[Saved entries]
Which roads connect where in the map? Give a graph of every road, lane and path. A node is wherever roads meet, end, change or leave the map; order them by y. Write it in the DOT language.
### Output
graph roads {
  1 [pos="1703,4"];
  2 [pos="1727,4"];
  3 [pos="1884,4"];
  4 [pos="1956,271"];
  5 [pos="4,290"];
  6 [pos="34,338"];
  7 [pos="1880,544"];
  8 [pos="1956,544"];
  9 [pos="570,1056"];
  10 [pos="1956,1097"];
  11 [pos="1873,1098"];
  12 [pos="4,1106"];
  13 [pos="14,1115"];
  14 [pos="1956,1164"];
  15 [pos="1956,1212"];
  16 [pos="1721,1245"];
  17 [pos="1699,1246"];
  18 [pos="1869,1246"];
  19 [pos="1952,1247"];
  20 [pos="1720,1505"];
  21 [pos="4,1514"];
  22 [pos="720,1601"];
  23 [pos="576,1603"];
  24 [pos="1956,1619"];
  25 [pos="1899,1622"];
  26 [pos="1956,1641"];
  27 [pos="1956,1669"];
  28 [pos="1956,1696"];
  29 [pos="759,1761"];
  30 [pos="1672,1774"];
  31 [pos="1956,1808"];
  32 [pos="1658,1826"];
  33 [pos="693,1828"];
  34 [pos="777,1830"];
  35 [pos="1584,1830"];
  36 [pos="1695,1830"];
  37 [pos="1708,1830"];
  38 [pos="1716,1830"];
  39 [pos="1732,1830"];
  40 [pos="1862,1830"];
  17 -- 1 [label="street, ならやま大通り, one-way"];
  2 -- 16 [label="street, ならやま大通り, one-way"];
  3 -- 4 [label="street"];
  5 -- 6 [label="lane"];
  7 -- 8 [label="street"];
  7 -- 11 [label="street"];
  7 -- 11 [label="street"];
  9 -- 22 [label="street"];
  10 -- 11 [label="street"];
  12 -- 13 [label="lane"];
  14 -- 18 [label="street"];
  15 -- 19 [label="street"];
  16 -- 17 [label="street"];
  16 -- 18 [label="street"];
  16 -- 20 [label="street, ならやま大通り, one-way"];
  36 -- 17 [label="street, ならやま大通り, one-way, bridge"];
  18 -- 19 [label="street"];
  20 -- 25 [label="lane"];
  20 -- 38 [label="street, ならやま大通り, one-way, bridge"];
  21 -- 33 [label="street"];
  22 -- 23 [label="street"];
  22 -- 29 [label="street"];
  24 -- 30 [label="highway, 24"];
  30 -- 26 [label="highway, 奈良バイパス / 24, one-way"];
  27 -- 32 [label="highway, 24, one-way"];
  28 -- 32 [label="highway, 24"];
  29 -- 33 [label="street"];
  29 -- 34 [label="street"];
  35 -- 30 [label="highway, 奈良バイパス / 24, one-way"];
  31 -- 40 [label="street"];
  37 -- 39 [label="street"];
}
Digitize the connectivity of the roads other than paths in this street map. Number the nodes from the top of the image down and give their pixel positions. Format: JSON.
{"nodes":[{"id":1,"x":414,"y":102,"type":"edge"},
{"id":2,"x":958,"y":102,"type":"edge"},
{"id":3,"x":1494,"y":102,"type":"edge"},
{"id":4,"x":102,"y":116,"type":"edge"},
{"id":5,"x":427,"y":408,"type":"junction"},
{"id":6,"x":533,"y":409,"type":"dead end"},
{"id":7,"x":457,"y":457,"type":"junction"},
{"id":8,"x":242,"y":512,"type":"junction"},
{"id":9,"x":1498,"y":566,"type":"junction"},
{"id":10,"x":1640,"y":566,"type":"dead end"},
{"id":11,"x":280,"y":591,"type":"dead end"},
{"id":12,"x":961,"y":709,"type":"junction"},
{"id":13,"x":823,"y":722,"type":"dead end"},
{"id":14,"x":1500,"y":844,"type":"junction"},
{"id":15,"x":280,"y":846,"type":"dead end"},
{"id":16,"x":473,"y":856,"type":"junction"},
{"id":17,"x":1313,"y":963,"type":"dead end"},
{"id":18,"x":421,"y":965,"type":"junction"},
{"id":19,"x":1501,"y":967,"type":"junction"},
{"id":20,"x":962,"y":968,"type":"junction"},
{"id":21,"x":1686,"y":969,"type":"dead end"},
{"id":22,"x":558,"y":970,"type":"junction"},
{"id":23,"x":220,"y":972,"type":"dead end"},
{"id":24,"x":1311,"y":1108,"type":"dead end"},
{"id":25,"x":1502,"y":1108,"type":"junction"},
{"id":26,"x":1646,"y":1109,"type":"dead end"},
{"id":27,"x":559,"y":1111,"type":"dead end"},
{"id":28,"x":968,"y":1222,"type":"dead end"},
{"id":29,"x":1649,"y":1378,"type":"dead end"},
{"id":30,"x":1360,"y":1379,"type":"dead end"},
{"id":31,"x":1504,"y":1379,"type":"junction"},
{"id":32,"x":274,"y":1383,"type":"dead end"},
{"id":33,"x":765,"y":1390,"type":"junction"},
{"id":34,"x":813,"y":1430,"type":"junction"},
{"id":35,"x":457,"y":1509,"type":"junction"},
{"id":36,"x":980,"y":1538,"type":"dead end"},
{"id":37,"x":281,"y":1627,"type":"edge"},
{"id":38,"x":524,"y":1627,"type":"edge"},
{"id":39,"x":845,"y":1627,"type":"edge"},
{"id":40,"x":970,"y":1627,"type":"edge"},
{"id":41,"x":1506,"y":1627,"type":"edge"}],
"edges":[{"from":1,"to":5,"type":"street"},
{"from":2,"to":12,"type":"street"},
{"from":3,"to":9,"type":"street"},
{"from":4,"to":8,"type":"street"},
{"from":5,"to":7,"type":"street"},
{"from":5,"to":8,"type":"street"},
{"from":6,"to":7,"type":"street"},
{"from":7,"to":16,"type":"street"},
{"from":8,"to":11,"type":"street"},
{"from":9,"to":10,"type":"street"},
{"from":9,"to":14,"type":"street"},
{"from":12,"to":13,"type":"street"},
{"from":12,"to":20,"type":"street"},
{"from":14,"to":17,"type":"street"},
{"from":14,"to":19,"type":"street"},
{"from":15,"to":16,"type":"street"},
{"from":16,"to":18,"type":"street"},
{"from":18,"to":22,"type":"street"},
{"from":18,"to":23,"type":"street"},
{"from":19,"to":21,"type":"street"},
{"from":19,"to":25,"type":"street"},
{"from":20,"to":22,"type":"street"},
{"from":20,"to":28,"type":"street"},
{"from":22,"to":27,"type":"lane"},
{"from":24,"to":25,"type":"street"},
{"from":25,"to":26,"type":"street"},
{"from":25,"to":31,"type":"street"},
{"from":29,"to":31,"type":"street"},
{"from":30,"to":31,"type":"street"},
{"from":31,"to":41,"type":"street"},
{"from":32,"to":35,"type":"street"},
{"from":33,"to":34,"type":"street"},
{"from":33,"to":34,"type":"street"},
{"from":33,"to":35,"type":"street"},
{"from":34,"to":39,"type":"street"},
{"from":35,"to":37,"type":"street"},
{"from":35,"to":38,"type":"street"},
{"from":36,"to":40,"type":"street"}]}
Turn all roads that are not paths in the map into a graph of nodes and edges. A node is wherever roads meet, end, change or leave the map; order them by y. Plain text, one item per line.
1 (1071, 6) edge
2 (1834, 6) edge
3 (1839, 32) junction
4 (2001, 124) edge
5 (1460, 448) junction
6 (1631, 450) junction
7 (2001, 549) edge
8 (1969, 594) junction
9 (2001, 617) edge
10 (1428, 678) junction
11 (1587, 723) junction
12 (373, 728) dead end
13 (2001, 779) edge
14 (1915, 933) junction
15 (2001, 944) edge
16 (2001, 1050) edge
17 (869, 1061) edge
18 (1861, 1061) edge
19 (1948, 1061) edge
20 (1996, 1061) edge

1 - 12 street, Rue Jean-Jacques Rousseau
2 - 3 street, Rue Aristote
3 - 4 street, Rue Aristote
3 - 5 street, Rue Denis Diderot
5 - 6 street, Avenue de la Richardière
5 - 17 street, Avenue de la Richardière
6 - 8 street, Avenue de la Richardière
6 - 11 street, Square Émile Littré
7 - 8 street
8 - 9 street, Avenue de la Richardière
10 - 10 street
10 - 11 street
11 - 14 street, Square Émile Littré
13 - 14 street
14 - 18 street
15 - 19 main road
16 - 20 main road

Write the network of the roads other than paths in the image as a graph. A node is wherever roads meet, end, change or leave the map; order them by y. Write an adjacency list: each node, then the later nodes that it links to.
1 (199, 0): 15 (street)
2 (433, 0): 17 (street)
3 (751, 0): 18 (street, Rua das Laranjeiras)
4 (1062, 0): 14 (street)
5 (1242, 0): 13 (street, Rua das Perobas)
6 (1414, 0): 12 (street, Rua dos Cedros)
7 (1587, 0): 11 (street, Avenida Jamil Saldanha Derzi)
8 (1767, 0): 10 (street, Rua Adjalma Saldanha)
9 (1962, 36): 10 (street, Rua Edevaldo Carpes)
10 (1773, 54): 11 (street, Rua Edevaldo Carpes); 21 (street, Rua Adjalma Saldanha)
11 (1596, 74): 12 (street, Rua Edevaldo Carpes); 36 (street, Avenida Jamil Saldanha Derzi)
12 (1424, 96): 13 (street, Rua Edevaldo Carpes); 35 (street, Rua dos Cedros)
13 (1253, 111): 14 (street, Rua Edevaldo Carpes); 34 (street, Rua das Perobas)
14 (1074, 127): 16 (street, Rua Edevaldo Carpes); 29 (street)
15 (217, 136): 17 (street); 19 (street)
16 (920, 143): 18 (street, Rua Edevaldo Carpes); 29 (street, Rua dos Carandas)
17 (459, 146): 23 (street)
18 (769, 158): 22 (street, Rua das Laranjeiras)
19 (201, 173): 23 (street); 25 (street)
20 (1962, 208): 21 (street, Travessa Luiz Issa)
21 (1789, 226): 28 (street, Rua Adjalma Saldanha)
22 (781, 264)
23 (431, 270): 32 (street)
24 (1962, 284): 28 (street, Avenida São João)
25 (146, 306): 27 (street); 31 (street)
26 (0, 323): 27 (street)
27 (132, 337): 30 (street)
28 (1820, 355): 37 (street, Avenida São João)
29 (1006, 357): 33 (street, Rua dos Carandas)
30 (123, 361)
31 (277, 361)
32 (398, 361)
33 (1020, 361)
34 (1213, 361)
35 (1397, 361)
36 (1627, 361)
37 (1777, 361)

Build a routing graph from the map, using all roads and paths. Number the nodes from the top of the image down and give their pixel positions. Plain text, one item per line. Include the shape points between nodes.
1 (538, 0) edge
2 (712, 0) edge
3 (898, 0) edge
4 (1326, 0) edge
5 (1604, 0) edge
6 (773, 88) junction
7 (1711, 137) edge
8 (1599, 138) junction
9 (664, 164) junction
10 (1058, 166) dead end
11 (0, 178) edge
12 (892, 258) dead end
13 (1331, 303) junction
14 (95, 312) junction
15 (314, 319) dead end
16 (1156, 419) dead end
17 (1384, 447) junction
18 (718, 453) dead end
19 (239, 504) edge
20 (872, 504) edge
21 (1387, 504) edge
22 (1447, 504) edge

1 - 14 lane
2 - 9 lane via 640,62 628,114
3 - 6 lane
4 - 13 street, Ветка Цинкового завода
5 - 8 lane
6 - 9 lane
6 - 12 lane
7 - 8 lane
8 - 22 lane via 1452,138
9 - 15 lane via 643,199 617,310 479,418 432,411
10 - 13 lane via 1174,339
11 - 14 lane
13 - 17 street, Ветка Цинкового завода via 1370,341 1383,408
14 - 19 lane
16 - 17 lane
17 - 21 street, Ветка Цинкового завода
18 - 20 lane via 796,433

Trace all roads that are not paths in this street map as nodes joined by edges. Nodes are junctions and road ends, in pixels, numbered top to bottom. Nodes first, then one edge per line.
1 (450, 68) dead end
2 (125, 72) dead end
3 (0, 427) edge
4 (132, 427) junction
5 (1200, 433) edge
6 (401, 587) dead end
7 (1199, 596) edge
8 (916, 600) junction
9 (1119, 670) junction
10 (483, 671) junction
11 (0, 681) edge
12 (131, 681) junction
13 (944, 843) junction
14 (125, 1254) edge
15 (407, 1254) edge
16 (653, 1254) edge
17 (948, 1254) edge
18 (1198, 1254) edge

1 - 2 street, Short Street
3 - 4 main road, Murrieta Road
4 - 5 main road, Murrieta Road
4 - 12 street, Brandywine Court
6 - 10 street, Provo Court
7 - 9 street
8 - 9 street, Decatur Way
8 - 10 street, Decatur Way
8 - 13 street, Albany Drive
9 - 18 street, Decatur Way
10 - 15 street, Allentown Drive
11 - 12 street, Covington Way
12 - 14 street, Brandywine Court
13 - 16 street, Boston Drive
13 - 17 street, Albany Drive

[What you are asked to do]: The "Trace all roads" line through the last line above: set these down exactly and add nothing else.

[Exercise solution]:
Trace all roads that are not paths in this street map as nodes joined by edges. Nodes are junctions and road ends, in pixels, numbered top to bottom. Nodes first, then one edge per line.
1 (450, 68) dead end
2 (125, 72) dead end
3 (0, 427) edge
4 (132, 427) junction
5 (1200, 433) edge
6 (401, 587) dead end
7 (1199, 596) edge
8 (916, 600) junction
9 (1119, 670) junction
10 (483, 671) junction
11 (0, 681) edge
12 (131, 681) junction
13 (944, 843) junction
14 (125, 1254) edge
15 (407, 1254) edge
16 (653, 1254) edge
17 (948, 1254) edge
18 (1198, 1254) edge

1 - 2 street, Short Street
3 - 4 main road, Murrieta Road
4 - 5 main road, Murrieta Road
4 - 12 street, Brandywine Court
6 - 10 street, Provo Court
7 - 9 street
8 - 9 street, Decatur Way
8 - 10 street, Decatur Way
8 - 13 street, Albany Drive
9 - 18 street, Decatur Way
10 - 15 street, Allentown Drive
11 - 12 street, Covington Way
12 - 14 street, Brandywine Court
13 - 16 street, Boston Drive
13 - 17 street, Albany Drive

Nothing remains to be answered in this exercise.